O entendimento foi firmado por unanimidade ao manter uma sentença da 22ª Vara do Trabalho de Porto Alegre. O processo envolve um trabalhador que permaneceu por nove anos em uma empresa de transporte coletivo, onde exerceu as funções de cobrador de ônibus e, posteriormente, auxiliar administrativo.
A condenação foi fixada em R$ 15 mil, incluindo também diferenças relacionadas às horas extras.
Empresa concedia folga somente após sete dias
Durante a análise do processo, os registros de jornada apresentados comprovaram que o trabalhador costumava receber o descanso semanal remunerado somente depois de completar sete dias consecutivos de trabalho.

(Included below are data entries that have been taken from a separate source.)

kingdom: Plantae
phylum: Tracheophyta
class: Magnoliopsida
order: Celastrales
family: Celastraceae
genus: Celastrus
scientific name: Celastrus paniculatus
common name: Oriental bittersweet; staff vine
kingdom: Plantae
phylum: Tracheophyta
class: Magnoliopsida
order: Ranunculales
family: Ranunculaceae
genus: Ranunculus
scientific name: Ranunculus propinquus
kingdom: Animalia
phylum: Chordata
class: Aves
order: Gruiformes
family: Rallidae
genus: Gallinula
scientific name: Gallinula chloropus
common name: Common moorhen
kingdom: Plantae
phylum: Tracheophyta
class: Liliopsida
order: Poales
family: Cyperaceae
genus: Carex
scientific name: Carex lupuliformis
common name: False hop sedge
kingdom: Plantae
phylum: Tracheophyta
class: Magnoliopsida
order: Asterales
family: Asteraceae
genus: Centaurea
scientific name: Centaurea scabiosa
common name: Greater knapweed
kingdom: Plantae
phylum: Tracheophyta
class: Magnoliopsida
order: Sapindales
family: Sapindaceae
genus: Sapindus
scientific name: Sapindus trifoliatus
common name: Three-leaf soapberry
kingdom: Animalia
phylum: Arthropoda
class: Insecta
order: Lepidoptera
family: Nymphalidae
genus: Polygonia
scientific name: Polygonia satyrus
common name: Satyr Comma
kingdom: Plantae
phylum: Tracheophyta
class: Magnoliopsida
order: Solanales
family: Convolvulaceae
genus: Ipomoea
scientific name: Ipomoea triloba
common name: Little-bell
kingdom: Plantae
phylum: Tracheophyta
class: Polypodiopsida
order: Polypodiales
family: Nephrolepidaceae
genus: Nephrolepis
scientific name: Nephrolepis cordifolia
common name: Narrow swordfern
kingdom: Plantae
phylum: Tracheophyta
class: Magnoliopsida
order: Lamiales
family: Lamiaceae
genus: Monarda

A empresa reconheceu que adotava essa prática, mas argumentou que a forma de organização da jornada estava prevista em acordo coletivo firmado com a categoria.
A Justiça do Trabalho, porém, entendeu que a previsão não poderia afastar o direito ao descanso semanal após seis dias consecutivos de trabalho.
Descanso semanal é considerado direito de saúde e segurança
Na sentença de primeira instância, a juíza Beatriz Fedrizzi Bernardon destacou que o descanso semanal está diretamente relacionado à proteção da saúde e da segurança do trabalhador.
Segundo o entendimento adotado no processo, normas relacionadas à saúde e à segurança ocupacional possuem caráter indisponível e não podem ser afastadas por meio de negociação coletiva.
“As normas de saúde e segurança do trabalho, como a que garante a folga semanal após seis dias consecutivos de trabalho, têm caráter indisponível e não podem ser afastadas por negociação coletiva”, afirmou a magistrada.
TRT-RS mantém pagamento em dobro
As duas partes recorreram da decisão por diferentes motivos. Ao analisar os recursos, a 1ª Turma do TRT-RS manteve o entendimento de que o descanso concedido somente após o sétimo dia consecutivo deveria ser remunerado em dobro.
O relator, desembargador Ricardo Hofmeister de Almeida Martins Costa, considerou que a concessão tardia da folga viola a Constituição Federal e a jurisprudência consolidada do Tribunal Superior do Trabalho (TST).
O magistrado também destacou que a legislação trabalhista não permite que acordos coletivos reduzam ou eliminem o direito ao descanso semanal remunerado.
O que muda para o trabalhador?
Na prática, a decisão reforça o entendimento de que o trabalhador deve ter seu descanso semanal concedido dentro do período previsto pela legislação. Quando a folga ocorre somente depois de sete dias consecutivos de trabalho, o período de descanso pode gerar direito ao pagamento em dobro.
O caso, no entanto, ainda pode ser levado às instâncias superiores, portanto a decisão não representa, por si só, uma mudança geral e automática para todos os trabalhadores.